Change detection outputs:

:::::

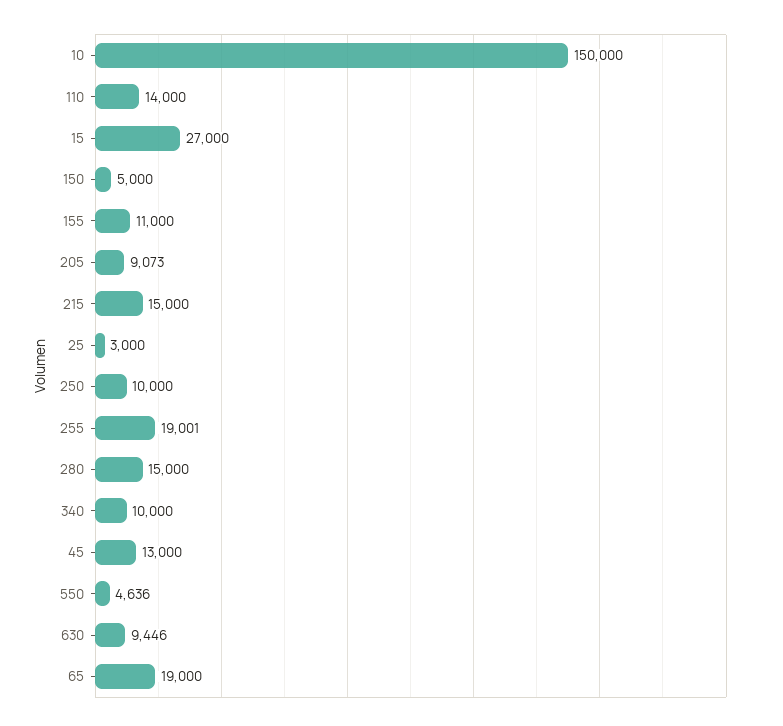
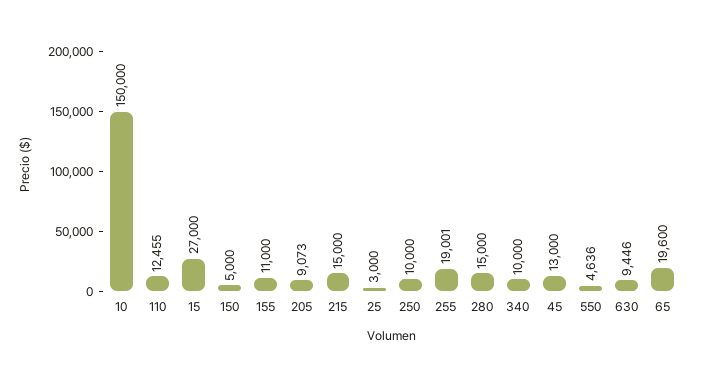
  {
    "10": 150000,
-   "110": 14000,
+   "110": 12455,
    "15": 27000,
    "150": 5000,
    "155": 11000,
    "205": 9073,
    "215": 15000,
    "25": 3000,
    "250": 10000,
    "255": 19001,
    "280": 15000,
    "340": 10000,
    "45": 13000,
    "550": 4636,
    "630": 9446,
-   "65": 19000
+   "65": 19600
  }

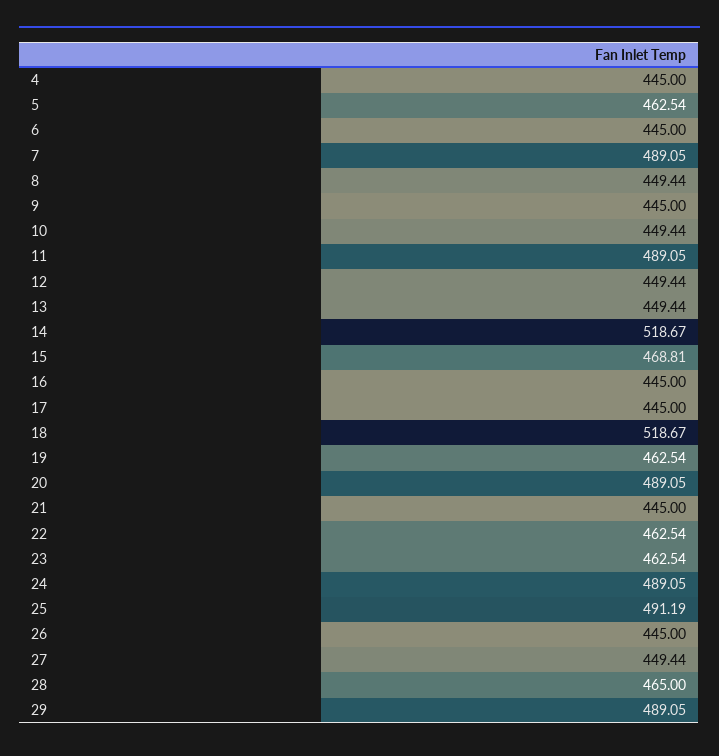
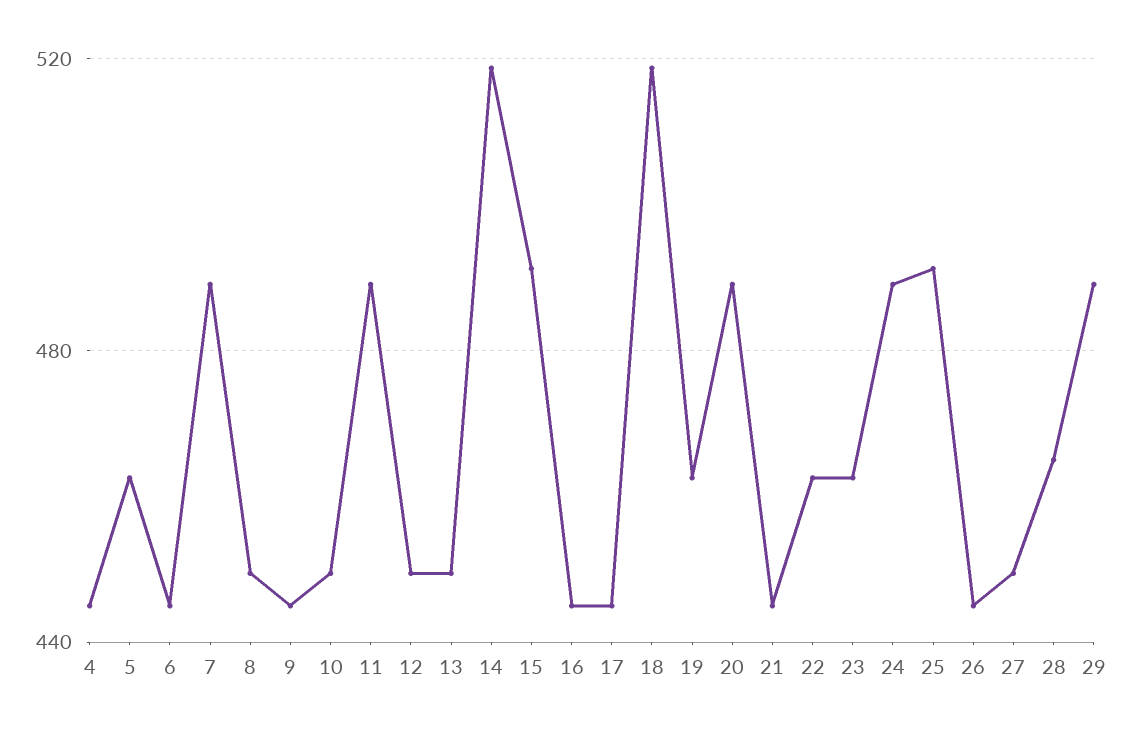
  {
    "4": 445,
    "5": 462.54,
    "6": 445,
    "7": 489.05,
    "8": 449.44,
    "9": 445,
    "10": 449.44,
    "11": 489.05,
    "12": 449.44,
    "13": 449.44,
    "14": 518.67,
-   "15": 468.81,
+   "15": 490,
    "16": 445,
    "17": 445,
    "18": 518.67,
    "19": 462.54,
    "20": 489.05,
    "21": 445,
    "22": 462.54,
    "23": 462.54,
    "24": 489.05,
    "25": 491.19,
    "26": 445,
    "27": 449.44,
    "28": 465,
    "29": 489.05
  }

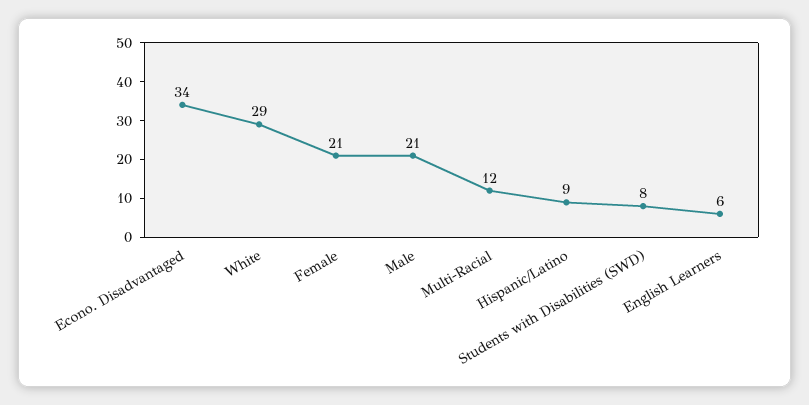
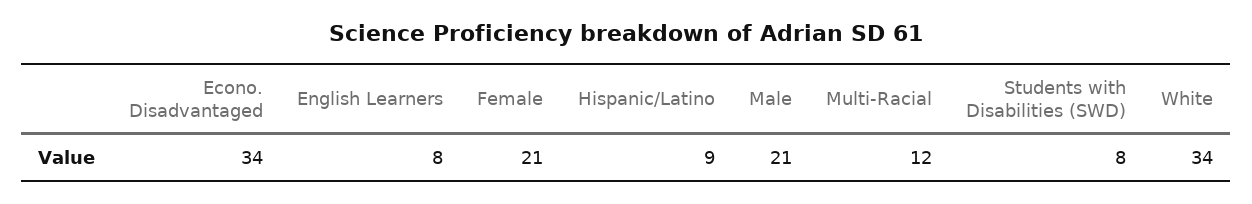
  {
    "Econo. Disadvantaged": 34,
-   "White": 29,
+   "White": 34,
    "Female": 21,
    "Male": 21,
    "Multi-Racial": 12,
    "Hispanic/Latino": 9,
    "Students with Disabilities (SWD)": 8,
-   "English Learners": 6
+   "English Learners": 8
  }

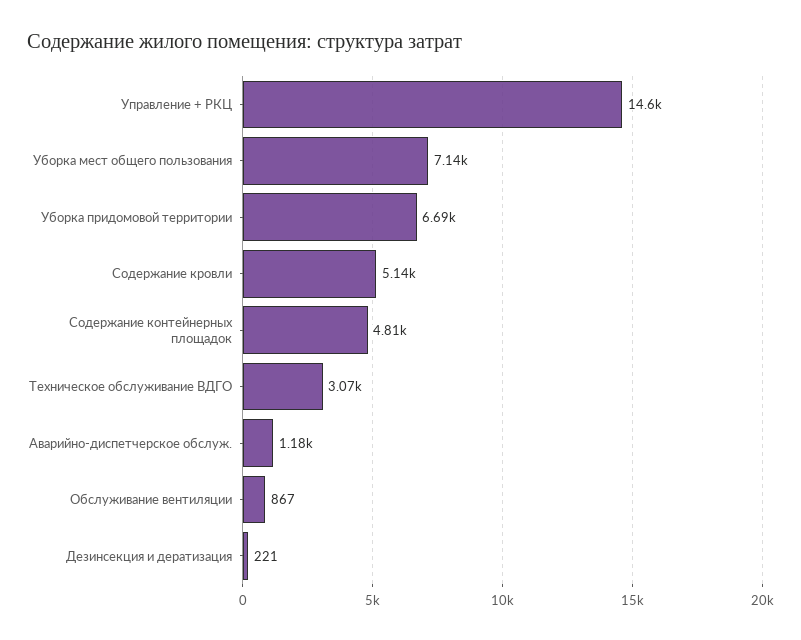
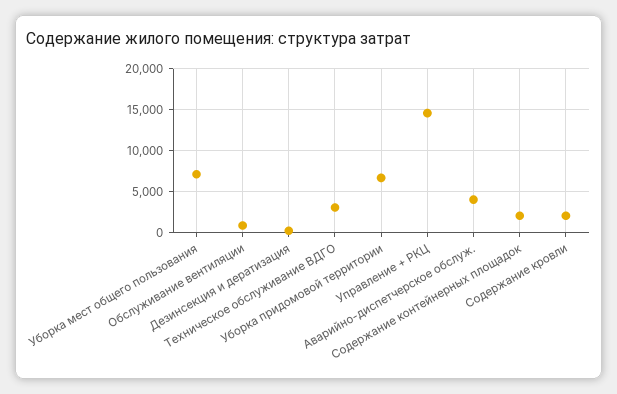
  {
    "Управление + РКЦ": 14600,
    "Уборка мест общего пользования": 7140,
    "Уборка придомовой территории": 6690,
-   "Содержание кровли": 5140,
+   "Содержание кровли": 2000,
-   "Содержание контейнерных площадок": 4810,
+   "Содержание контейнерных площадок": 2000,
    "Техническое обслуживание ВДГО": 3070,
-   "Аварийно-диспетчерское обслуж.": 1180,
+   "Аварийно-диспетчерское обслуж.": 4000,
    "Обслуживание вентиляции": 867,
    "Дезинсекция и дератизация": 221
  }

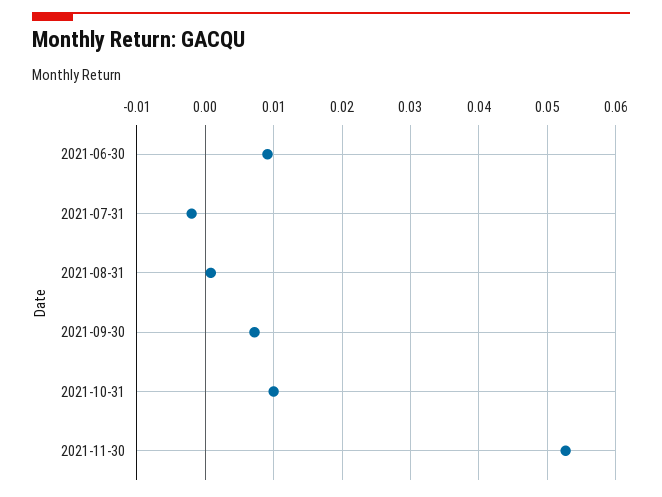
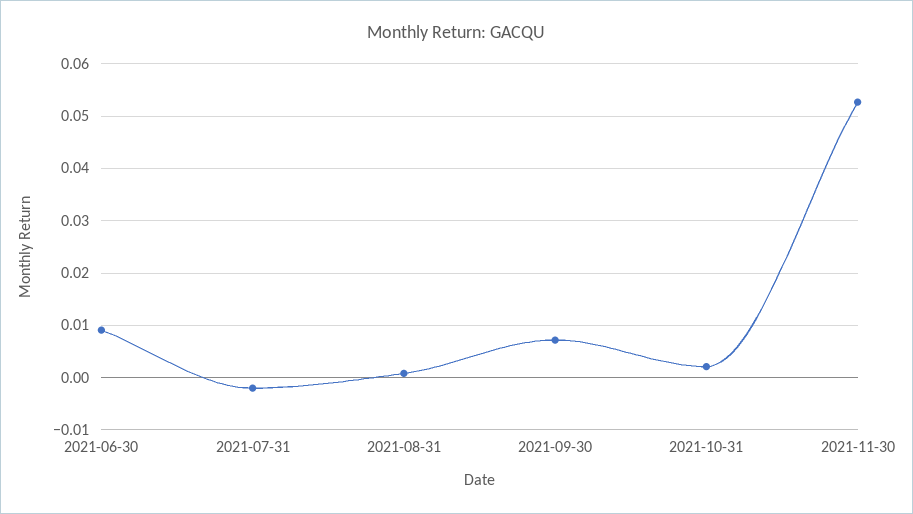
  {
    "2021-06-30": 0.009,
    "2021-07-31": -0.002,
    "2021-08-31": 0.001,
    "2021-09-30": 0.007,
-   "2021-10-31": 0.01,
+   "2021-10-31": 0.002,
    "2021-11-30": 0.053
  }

:::::

— Task requirements —
The records above should be written out in full and unchanged, except that pictures are dropped.

— Solution below —
  {
    "10": 150000,
-   "110": 14000,
+   "110": 12455,
    "15": 27000,
    "150": 5000,
    "155": 11000,
    "205": 9073,
    "215": 15000,
    "25": 3000,
    "250": 10000,
    "255": 19001,
    "280": 15000,
    "340": 10000,
    "45": 13000,
    "550": 4636,
    "630": 9446,
-   "65": 19000
+   "65": 19600
  }

  {
    "4": 445,
    "5": 462.54,
    "6": 445,
    "7": 489.05,
    "8": 449.44,
    "9": 445,
    "10": 449.44,
    "11": 489.05,
    "12": 449.44,
    "13": 449.44,
    "14": 518.67,
-   "15": 468.81,
+   "15": 490,
    "16": 445,
    "17": 445,
    "18": 518.67,
    "19": 462.54,
    "20": 489.05,
    "21": 445,
    "22": 462.54,
    "23": 462.54,
    "24": 489.05,
    "25": 491.19,
    "26": 445,
    "27": 449.44,
    "28": 465,
    "29": 489.05
  }

  {
    "Econo. Disadvantaged": 34,
-   "White": 29,
+   "White": 34,
    "Female": 21,
    "Male": 21,
    "Multi-Racial": 12,
    "Hispanic/Latino": 9,
    "Students with Disabilities (SWD)": 8,
-   "English Learners": 6
+   "English Learners": 8
  }

  {
    "Управление + РКЦ": 14600,
    "Уборка мест общего пользования": 7140,
    "Уборка придомовой территории": 6690,
-   "Содержание кровли": 5140,
+   "Содержание кровли": 2000,
-   "Содержание контейнерных площадок": 4810,
+   "Содержание контейнерных площадок": 2000,
    "Техническое обслуживание ВДГО": 3070,
-   "Аварийно-диспетчерское обслуж.": 1180,
+   "Аварийно-диспетчерское обслуж.": 4000,
    "Обслуживание вентиляции": 867,
    "Дезинсекция и дератизация": 221
  }

  {
    "2021-06-30": 0.009,
    "2021-07-31": -0.002,
    "2021-08-31": 0.001,
    "2021-09-30": 0.007,
-   "2021-10-31": 0.01,
+   "2021-10-31": 0.002,
    "2021-11-30": 0.053
  }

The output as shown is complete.